Request 1
Answer these questions about the text on intentional programming:
(a) In what type does the environment show declarations?
(b) Besides C++ and Java, which language is named as a source of ideas that users can mix in?
(c) How many times will the Java-like loop in the example run?

Text excerpt
Key to the benefits of IP (and a likely barrier to acceptance from the programming community) is that source code is not stored in text files, but in a proprietary binary file that bears a resemblance to XML. As with XML, there is no need for a specific parser for each piece of code that wishes to operate on the information that forms the program, lowering the barrier to writing analysis or restructuring tools. The video demonstrates how the system handles languages that use a text-based preprocessor by surveying the specific usages of macros in a body of code to invent a more hygienic abstraction.

Tight integration of the editor with the binary format brings some of the nicer features of database normalization to source code. Redundancy is eliminated by giving each definition a unique identity, and storing the name of variables and operators in exactly one place. This means it's also possible to intrinsically distinguish between declarations and references, and the environment shows declarations in boldface type. Whitespace is also not stored as part of the source code, and each programmer working on a project can choose an indentation display of the source that they like. More radical visualizations include showing statement lists as nested boxes, editing conditional expressions as logic gates, or re-rendering names in Chinese.

The project appears to standardize a kind of XML Schema for popular languages like C++ and Java, while allowing users of the environment to mix and match these with ideas from Eiffel and other languages. Often mentioned in the same breath as aspect-oriented programming, IP purports to provide some breakthroughs in Generative programming. These techniques allow developers to extend the language environment to capture domain-specific constructs without the investment in writing an entire compiler and editor for these new languages. In this way, it seems comparable to the Synthesizer Generator.

[edit] Example

A program that writes out the numbers from 1 to 10, using a Java-like syntax, might look like this:

for (int i = 1; i <= 10; i++) {
  System.out.println("the number is " + i);
}

The code above contains one of the more common constructs of most computer languages, the bounded loop, in this case represented by the for construct. The code, when compiled, linked and run, will loop 10 times, incrementing the value of i each time and then printing it out.

However this code does not truly capture the intentions of the programmer, which was, simply, "print the numbers 1 to 10". In this simple case, a programmer asked to maintain the code could likely figure out what it is trying to do, but this is not always the case. Loops that extend across many lines can become very difficult to understand, notably if the original programmer uses unclear labels. Traditionally the only way to indicate the intention of the code was to add source code comments, but many programmers tend to ignore these as wasted typing.

In intentional programming systems the above loop could be represented, at some level, as something as obvious as "print the numbers 1 to 10". The system would then use the intentions to generate source code, likely something very similar to the code above. The key difference is that the source code has lost the semantic level that the intentional programming systems maintain, and in larger programs this can dramatically ease readability.

Although most languages contain mechanisms for capturing this kind of abstraction, IP allows for the evolution of new mechanisms. Thus, if a developer started with a language like C, they would be able to extend the language with features such as those in C++ without waiting for the compiler developers to add them. By analogy, many more powerful expression mechanisms could be used by programmers than mere classes and procedures.

Input
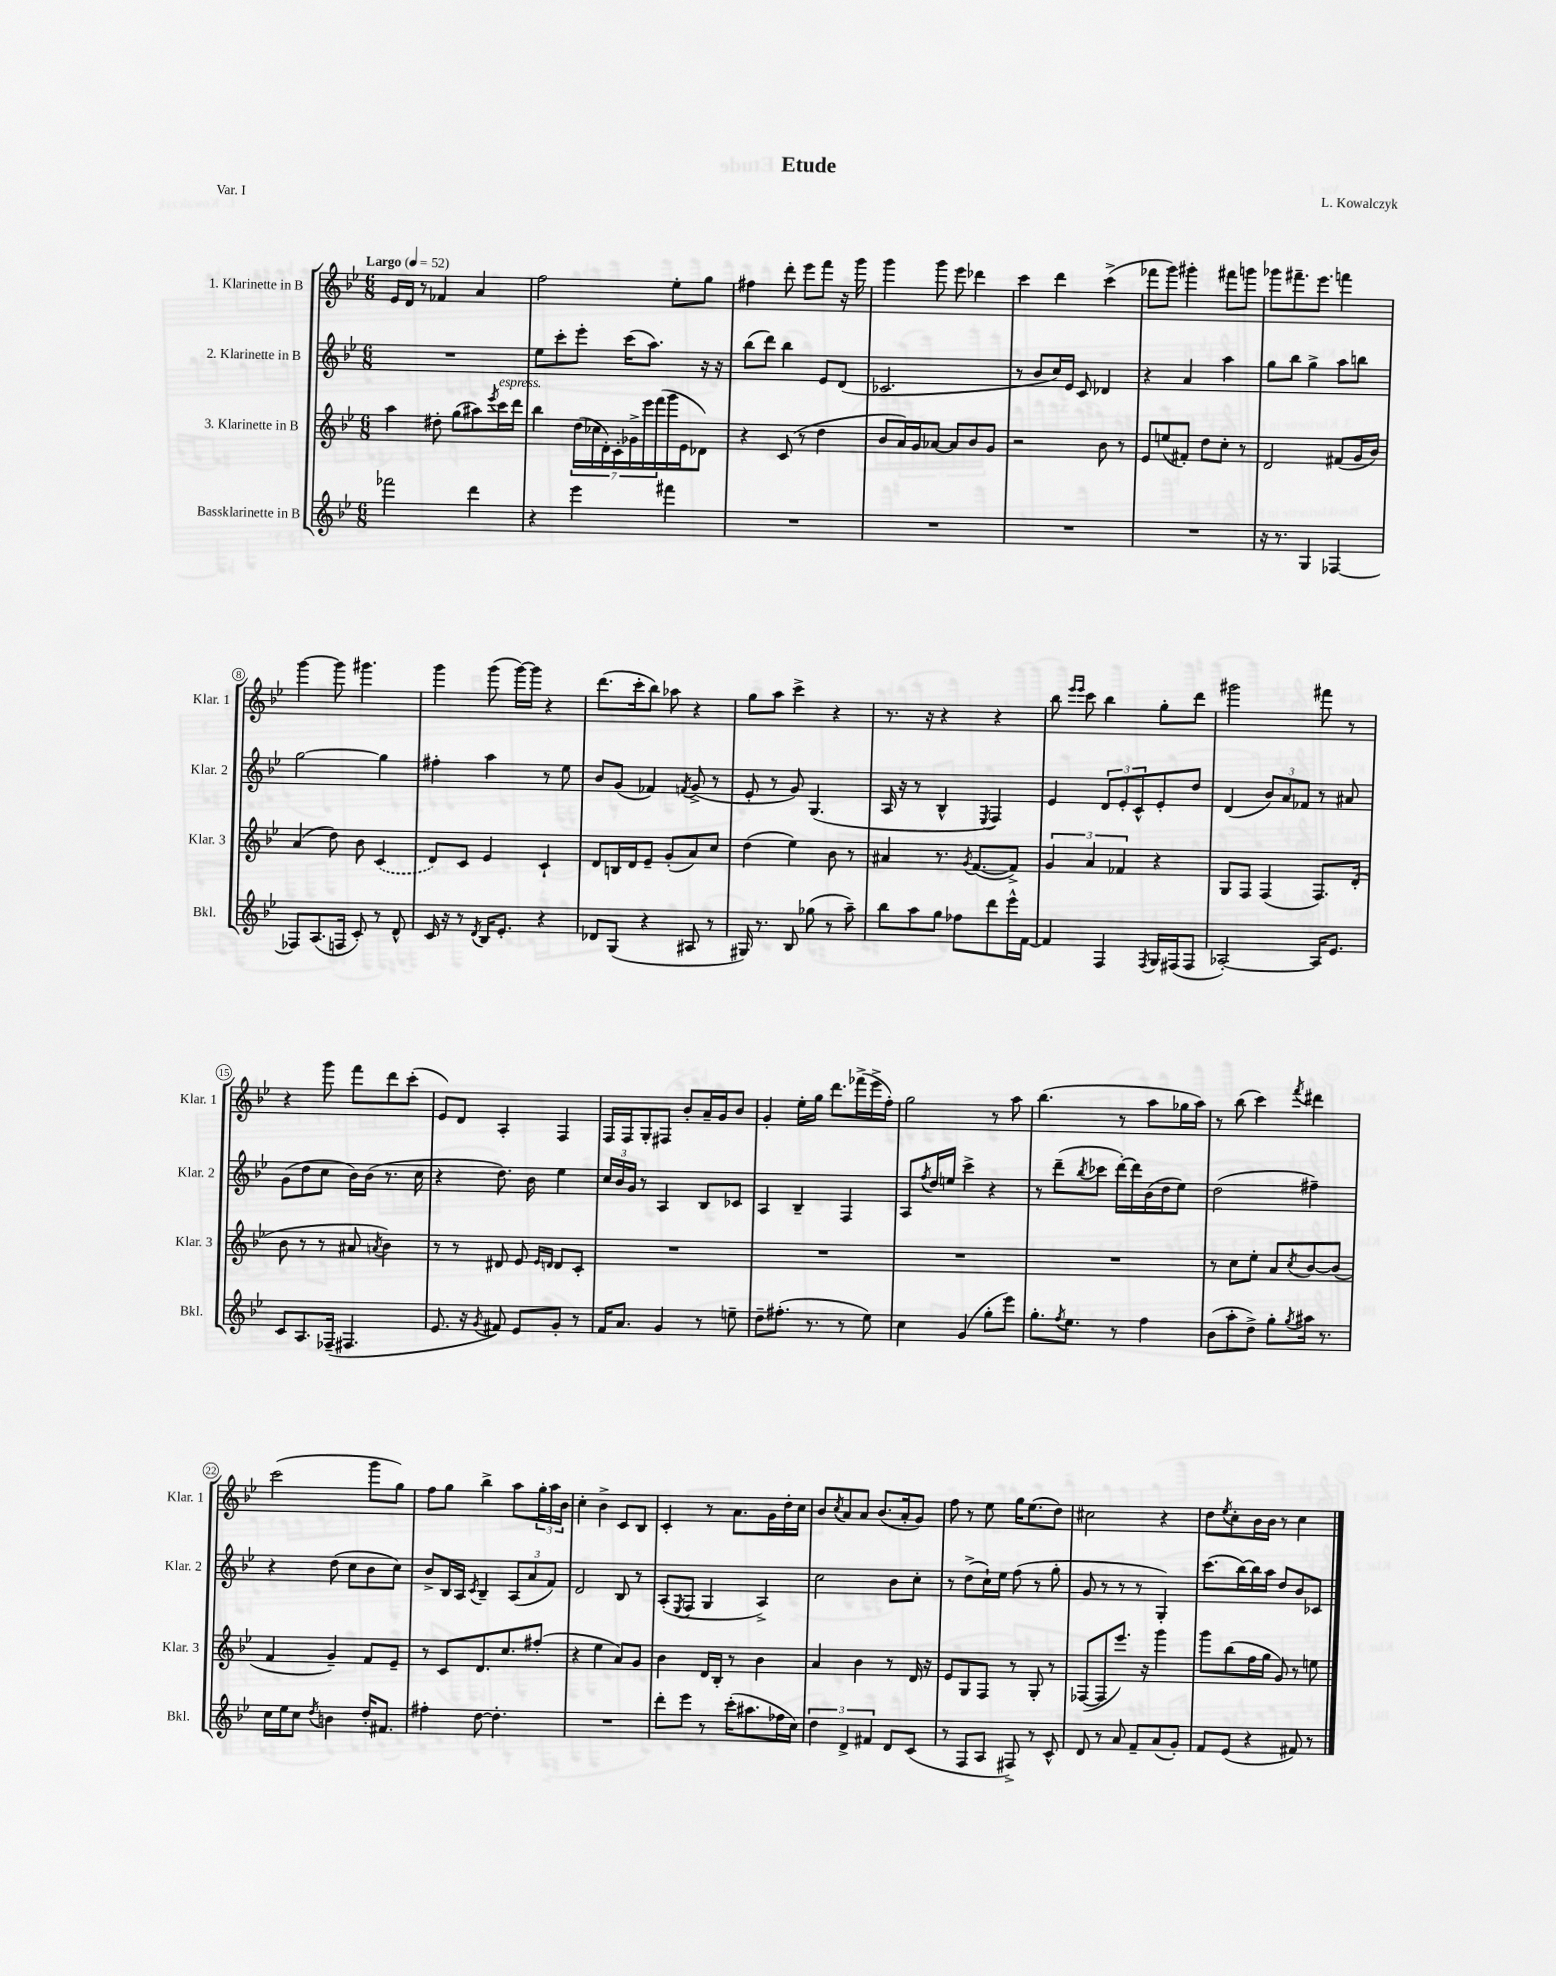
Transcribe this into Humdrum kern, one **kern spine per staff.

**kern	**kern	**kern	**kern
*part4	*part3	*part2	*part1
*staff4	*staff3	*staff2	*staff1
*I"Bassklarinette in B	*I"3. Klarinette in B	*I"2. Klarinette in B	*I"1. Klarinette in B
*I'Bkl.	*I'Klar. 3	*I'Klar. 2	*I'Klar. 1
*clefG2	*clefG2	*clefG2	*clefG2
*k[b-e-]	*k[b-e-]	*k[b-e-]	*k[b-e-]
*M6/8	*M6/8	*M6/8	*M6/8
*MM52	*MM52	*MM52	*MM52
=1	=1	=1	=1
!	!	!	!LO:TX:a:B:t=Largo
2fff-X\	4aa\	2.r	16e-/LL
.	.	.	16d/JJ
.	.	.	8r
.	8dd#X'\	.	4f-X/
.	(8gg\L	.	.
4ddd\	8aa#X\)	.	4a/
.	8qeee-/	.	.
!	!LO:TX:a:i:t=espress.	!	!
.	16ccc\L	.	.
.	16ddd\JJ	.	.
=2	=2	=2	=2
4r	4bb-\	8ee-\L	2ff\
.	.	8ccc'\	.
4eee-\	(28dd\LL	8eee-'\J	.
.	28cc-X\	.	.
.	28d'\)	.	.
.	28c'\	.	.
.	.	(16ccc\KL	.
.	28g-X^\	.	.
.	28eee-\	.	.
.	.	8.aa\J)	.
.	(28fff\	.	.
4fff#X\	16ggg\	.	8ee-'\L
.	16e-\J	.	.
.	8d-X\J)	16r	8gg\J
.	.	16r	.
=3	=3	=3	=3
2.r	4r	(8bb-\L	4ff#X\
.	.	8ddd\J)	.
.	(8c/	4bb-\	8ddd'\
.	8r	.	8eee-\L
.	4dd\	8e-/L	8fff\J
.	.	(8d/J	16r
.	.	.	16ggg\
=4	=4	=4	=4
2.r	8b-/L	2.c-X/	4ggg\
.	16a/L)	.	.
.	16g/J	.	.
.	[8a-X/J	.	8ggg\
.	8a-/L]	.	8eee-\
.	8b-/	.	4ddd-X\
.	8g/J	.	.
=5	=5	=5	=5
2.r	2r	8r	4ccc\
.	.	8b-/L	.
.	.	16cc/L)	4ddd\
.	.	16e-/JJ	.
.	.	8c/	.
.	8b-\	4d-X/	(4ccc^\
.	8r	.	.
=6	=6	=6	=6
2.r	8e-/L	4r	8fff-X\L
.	(8een/	.	8ggg\J)
.	8f#X'/J)	4a/	4ggg#X'\
.	8dd\L	.	.
.	8cc'\J	4aa\	8fff#X\L
.	8r	.	8gggn\J
=7	=7	=7	=7
16r	2d/	8gg\L	8ggg-X\L
8.r	.	.	.
.	.	8bb-\J	8.fff#X~\
4G/	.	4gg^\	.
.	.	.	8.eee-\J
[4F-X/	(8f#X/L	8aa\L	4fffn\
.	16g/L	8bbn\J	.
.	16b-/JJ)	.	.
!!LO:LB:g=z
=8	=8	=8	=8
8F-X/L]	(4a/	[2gg\	[4ggg\
(8.A/	.	.	.
.	8dd\)	.	8ggg\]
16Fn/Jk	.	.	.
8c'/)	8b-\	.	4.ggg#X\
8r	(4c/	4gg\]	.
8d^^/	.	.	.
=9	=9	=9	=9
16c/	8d/L)	4ff#X'\	4ggg\
16r	.	.	.
8r	8c/J	.	.
8qd/	.	.	.
16B-/KL	4e-/	4aa\	(8ggg\
8.e-'/J	.	.	.
.	.	.	[16ggg\LL)
.	.	.	16ggg\JJ]
4r	4c`/	8r	4r
.	.	8ee-\	.
=10	=10	=10	=10
8d-X/L	8d/L	8b-/L	(8.ddd\L
(8G/J	16Bn/L	(8g/J	.
.	16d/J	.	16ccc'\k
4r	8e-~/J	4f-X/)	8bb-\J)
.	(8g'/L	.	8aa-X\
.	.	8qfn/	.
8A#X/	8a/)	(8g^/	4r
8r	8cc/J	8r	.
=11	=11	=11	=11
16G#X/)	(4dd\	8e-'/	8gg\L
8.r	.	.	.
.	.	8r	8aa\J
8B-/	4ee-\)	8g/)	4ccc^\
(8gg-X\	.	(4.G/	.
8r	8b-\	.	4r
8aa~\)	8r	.	.
=12	=12	=12	=12
8bb-\L	4a#X/	16A/	8.r
.	.	16r	.
8aa\	.	8r	.
.	.	.	16r
8gg\J	8.r	4B-^^/	4r
8ff-X\L	.	.	.
.	8qg/	.	.
.	([8.f/L	.	.
.	.	8qE-/	.
8ddd\	.	4F/)	4r
16eee-^^\L	8f^/J])	.	.
[16f\JJ	.	.	.
=13	=13	=13	=13
4f/]	6g/	4e-/	8bb-\
.	.	.	16qqeee-/LL
.	.	.	16qqeee-/JJ
.	.	.	8ccc\
.	6a/	.	.
4F/	.	12d/L	4bb-\
.	6f-X/	12e-'/	.
.	.	12c^^/	.
8qF/	.	.	.
16G/LL	4r	8e-'/	8gg'\L
(16F#X/J	.	.	.
8F#/J	.	8dd/J	8ddd\J
=14	=14	=14	=14
[2A-X'/)	8G/L	(4d/	2ggg#X\
.	8F/J	.	.
.	(4F/	12b-/L)	.
.	.	12a/	.
.	.	12f-X/J	.
16A-/KL]	8.F/L)	8r	8fff#X\
8.e-/J	.	.	.
.	.	8a#X/	8r
.	(16d'/Jk	.	.
!!LO:LB:g=z
=15	=15	=15	=15
8c/L	8b-\	(8g\L	4r
8.A/	8r	8dd\	.
.	8r	8cc\J	8ggg\
(16F-X~/Jk	.	.	.
4.F#X/	8a#X/	16b-\LL)	8fff\L
.	.	(16b-\JJ	.
.	8qan/	.	.
.	4b-\)	8.r	8ddd\
.	.	.	(8ccc'\J
.	.	16cc\	.
=16	=16	=16	=16
8.e-/	8r	4r	8e-/L)
.	8r	.	8d/J
16r	.	.	.
8qg/	.	.	.
8f#X/)	8d#X/	8.dd\)	4A'/
8e-/L	8e-/	.	.
.	.	16b-\	.
.	16qqe-/LL	.	.
.	16qqdn/JJ	.	.
8g'/J	8d/L	4ee-\	4F/
8r	8c'/J	.	.
=17	=17	=17	=17
16f/KL	2.r	24cc/LL	16F/LL
.	.	24b-/	.
8.a/J	.	.	16F/J
.	.	24g/JJ	.
.	.	8r	8G'/
4g/	.	4A/	8F#X/J
.	.	.	8b-'/L
8r	.	8B-/L	16a~/L
.	.	.	16g/J
8een~\	.	8c-X/J	8b-/J
=18	=18	=18	=18
8dd~\L	2.r	4A/	4g'/
(8.ff#X'\J	.	.	.
.	.	4B-~/	16ee-'\LL
8.r	.	.	16gg\JJ
.	.	.	8.ddd\L
8r	.	4F/	.
.	.	.	(16fff-X^\L
8ee-\)	.	.	16eee-^\
.	.	.	16ff'\JJ)
=19	=19	=19	=19
4cc\	2.r	8A/L	2gg\
.	.	8qff/	.
.	.	16dd/L	.
.	.	16een/JJ	.
(4g/	.	4ccc^\	.
8gg'\L	.	4r	8r
8eee-\J)	.	.	8aa\
=20	=20	=20	=20
8.gg'\L	2.r	8r	(4.bb-\
.	.	(8ddd~\L	.
8qff/	.	.	.
8.ee-\J	.	.	.
.	.	8qbb-/	.
.	.	8ccc-X\J	.
8r	.	[16ddd'\LL)	8r
.	.	16ddd\]	.
4ff\	.	(16b-\	8aa\L
.	.	16dd\J	.
.	.	8ee-\J)	16gg-X\L
.	.	.	16aa\JJ)
=21	=21	=21	=21
(8b-\L	8r	(2dd\	8r
8aa'\	8cc\L	.	(8bb-\
8dd^\J)	8ee-'\J	.	4ccc\)
8gg'\L	8a/L	.	.
8qgg/	8qcc/	.	8qfff/
16aa#X\Jk	[8b-/	4ff#X~\)	4ddd#X\
8.r	.	.	.
.	(8b-/J]	.	.
!!LO:LB:g=z
=22	=22	=22	=22
16cc\LL	4f/	4r	(2ccc\
16ee-\J	.	.	.
8cc\J	.	.	.
8qdd/	.	.	.
4bn\	4g~/)	(8dd\	.
.	.	8cc\L	.
16dd'/KL	8f/L	8b-\	8ggg\L
8.f#X/J	.	.	.
.	8e-~/J	8cc\J)	8gg\J)
=23	=23	=23	=23
4ff#X'\	8r	8b-^/L	8ff\L
.	8c/L	16B-/L	8gg\J
.	.	16A/JJ	.
.	.	8qc/	.
[8dd\	8.d/	4B-~/	4bb-^\
4.dd'\]	.	.	.
.	8.cc/	.	.
.	.	(12A/L	8aa\L
.	.	12a/	.
.	(8ff#X'/J	.	24gg'\L
.	.	12f/J)	24aa\
.	.	.	24b-\JJ
=24	=24	=24	=24
2.r	4r	2d/	4cc'\
.	4ee-\	.	4b-^\
.	8a/L)	8B-/	8c/L
.	8g/J	8r	8B-/J
=25	=25	=25	=25
8ddd'\L	4b-\	(8A'/L	4c'/
.	.	8qE-/	.
8eee-\J	.	8F/J	.
8r	16d/LL	4G/	8r
.	16B-'/JJ	.	.
(16ccc'\KL	8r	.	8.a\L
8.aa#X\	.	.	.
.	4b-\	4A^/)	.
.	.	.	16g\L
16ff-X\L	.	.	16dd'\
16cc\JJ)	.	.	16cc\JJ
=26	=26	=26	=26
6dd\	4a/	2cc\	8b-/L
.	.	.	8qcc/
.	.	.	8a/
6d^/	.	.	.
.	4b-\	.	8a/J
6f#X/	.	.	.
.	.	.	(8.b-/L
8d/L	8r	8b-\L	.
.	.	.	16a'/k
(8c/J	16d/	8cc'\J	8g/J)
.	16r	.	.
=27	=27	=27	=27
8r	8e-/L	8r	8ff\
8F/L	8G/	(8dd^\L	8r
8A/J	8F/J	16cc`\L)	8ee-\
.	.	16ee-\JJ	.
8F#X^/)	8r	(8ff\	16gg\KL
.	.	.	(8.ee-\
8r	8G'/	8r	.
8c^^/	8r	8gg'\	8dd\J)
=28	=28	=28	=28
8d/	([8F-X/L	8g/	2cc#X\
8r	8F-/]	8r	.
8a/	8.eee-/J)	8r	.
8f~/L	.	8r	.
.	16r	.	.
(8a/	4ggg\	4G'/)	4r
8g'/J)	.	.	.
=29	=29	=29	=29
8f/L	8ggg\L	(8.ccc\L	8dd\L
.	.	.	8qee-/
(8e-/J	(8bb-\	.	8cc'\
.	.	[16bb-\L)	.
4r	16ff\L	16bb-\]	16b-\L
.	16gg\JJ	16aa\JJ	16b-\JJ
.	8g/)	8dd/L	8r
8f#X/)	8r	8b-/	4cc\
8r	8een\	8c-X/J	.
==	==	==	==
*-	*-	*-	*-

Request 2
Count the lines of the records that contain the string "kern", and give only that number.

Exercise output 1
(a) Boldface type.
(b) Eiffel.
(c) 10 times.

Exercise output 2
2